Com Brasil se isolando, permanência de Salles é mistério

Todos os posts, Últimas notícias

Foto: Jorge William / Agência O Globo

A pergunta mais intrigante sobre o ministro do Meio Ambiente Ricardo Salles não é quando ou se ele irá cair do governo. A questão é por que ele permanece.

Salles, que desde o início da gestão fez o que o presidente Jair Bolsonaro queria – desmontar o que fosse possível na área ambiental, retirar a voz das organizações da sociedade civil, acabar com a “indústria da multagem”- deu a si mesmo um golpe de misericórdia na reunião ministerial de abril.

Faça o que fizer, será difícil retirar de sua biografia a frase que o governo deveria aproveitar o foco da imprensa na pandemia e “passar a boiada” para afrouxar a legislação ambiental. Ele se justifica dizendo que se expressou assim porque não se imaginava que a reunião se tornaria pública. Ou seja: o conselho de aproveitar a oportunidade da distração da mídia com milhares de brasileiros mortos era para ser compartilhado apenas com o alto escalão do governo. A explicação piora o que foi dito. Mas Salles não caiu.

Some-se a isso 18 meses sem salvar uma araucária que seja, reduzir emissões de gases-estufa ou ajudar com as perdas socioambientais do derramamento de óleo na costa brasileira. Celeridade só na demissão de fiscais do Ibama que foram à Amazônia fazer o que se espera deles – conter ações ilegais.

Há nove dias, uma carta assinada por 29 instituições financeiras que gerenciam US$ 3,7 trilhões em ativos, alertou o governo que ou segura o desmatamento ou enfrenta a dúvida de investidores sobre colocar recursos no Brasil entre outros sustos. Agora já são 32 investidores com patrimônio alcançando US$ 4,5 trilhões.

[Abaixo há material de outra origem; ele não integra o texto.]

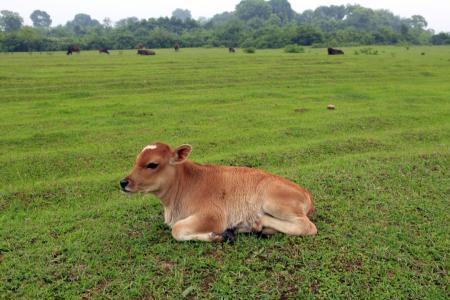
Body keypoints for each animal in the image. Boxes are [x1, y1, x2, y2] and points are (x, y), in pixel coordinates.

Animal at [119, 142, 316, 243]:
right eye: (136, 160)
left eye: (152, 164)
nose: (123, 182)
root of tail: (306, 193)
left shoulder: (214, 216)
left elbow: (177, 230)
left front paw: (218, 235)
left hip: (273, 202)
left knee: (307, 226)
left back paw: (257, 223)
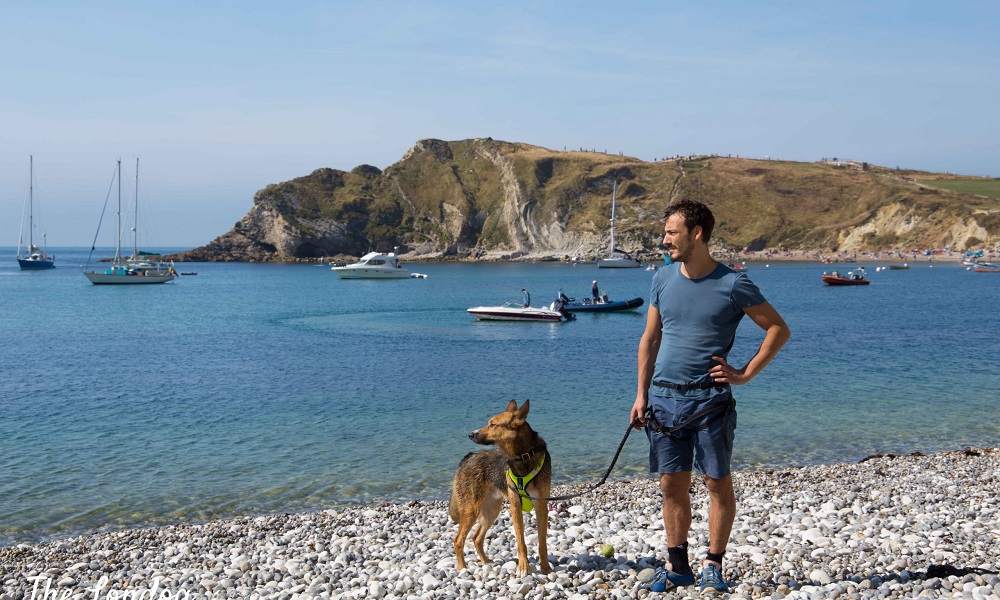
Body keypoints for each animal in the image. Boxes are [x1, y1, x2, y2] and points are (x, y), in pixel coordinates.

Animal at [450, 400, 552, 576]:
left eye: (492, 424)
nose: (470, 434)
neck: (524, 456)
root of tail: (467, 458)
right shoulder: (515, 506)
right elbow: (521, 541)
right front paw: (523, 567)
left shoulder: (541, 506)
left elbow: (542, 542)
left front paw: (545, 568)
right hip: (472, 510)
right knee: (458, 540)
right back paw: (462, 568)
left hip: (491, 511)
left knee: (476, 538)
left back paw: (485, 562)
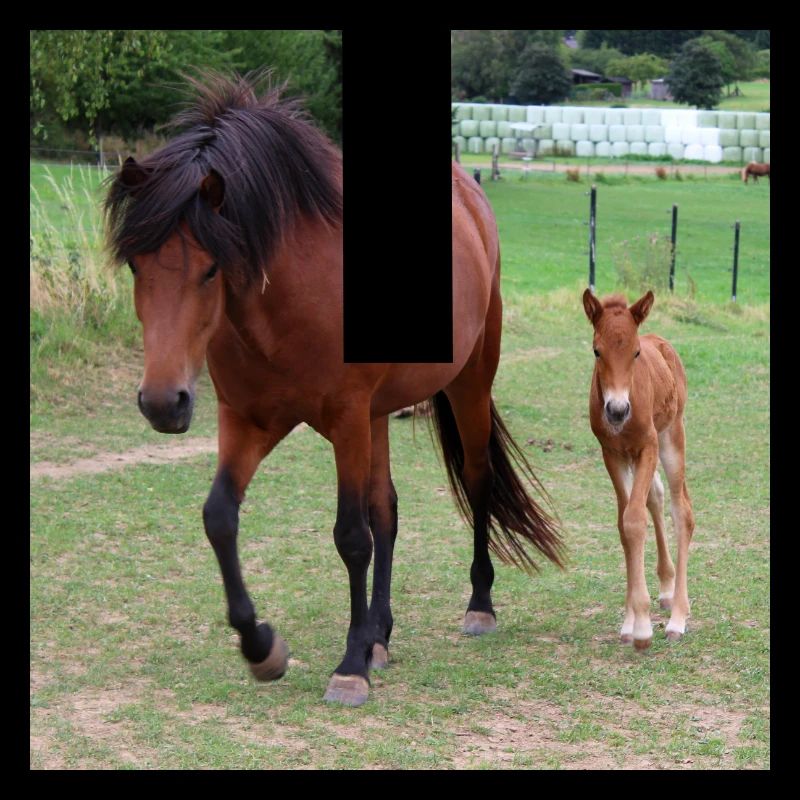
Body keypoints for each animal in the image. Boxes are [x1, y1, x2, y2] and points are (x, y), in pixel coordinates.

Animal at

Enquanto o grupo de investidores cresce, na Casa Civil e nas pastas da Agricultura e Economia, trata-se de correr para apagar o incêndio. Ontem, executivos do maior fundo de pensão da Noruega, o KLP, tiveram um encontro virtual com os pares brasileiros do Banco Central. O governo Bolsonaro prepara carta, conversas e um pacote de medidas para mostrar que não é nada disso e que está muito preocupado com o meio ambiente, os índios, os quilombolas e a mudança do clima.

Mas Salles, justiça seja feita, não tem nada com isso. Ele assumiu uma pasta que Bolsonaro queria extinta. Depois, pressionado pelo agronegócio, o mandatário pensou melhor e resolveu fundir com a Agricultura. Pensou uma terceira vez e decidiu manter, desde que, esquartejada. O Serviço Florestal Brasileiro, por exemplo, a quem cabe controlar a implementação do Código Florestal foi para a agricultura e é dirigido pelo ruralista Valdir Colatto. O ex-deputado é contra a ratificação pelo Congresso do Protocolo de Nagoya, em um retrocesso de quase dez anos na agenda da biodiversidade.

A Amazônia ficou solta à própria sorte, porque Salles logo avisou que não era sua prioridade. Tratou de desmontar o Fundo Amazônia, o maior mecanismo de compensação pelos esforços brasileiros em conter o desmatamento, com dinheiro doado.

Depois dos incêndios na floresta de 2019, Bolsonaro destinou o que representa metade do território brasileiro ao vice-presidente Hamilton Mourão, que trata, constrangido, de voltar a pedir recursos à Alemanha e Noruega.

Salles vem surfando agora na “agenda positiva”. Desenterrou a proposta de pagamento por serviços ambientais, projeto desenhado e acertado na gestão passada, e prepara um plano para que empresas paguem para preservar unidades de conservação na Amazônia. Mas com qual credibilidade?

Talvez Salles siga no governo como “boi de piranha” caso se confirme a alta no desmatamento e a intensidade no número de incêndios. Sua cabeça, então, poderá servir como um sinal de Bolsonaro à comunidade internacional.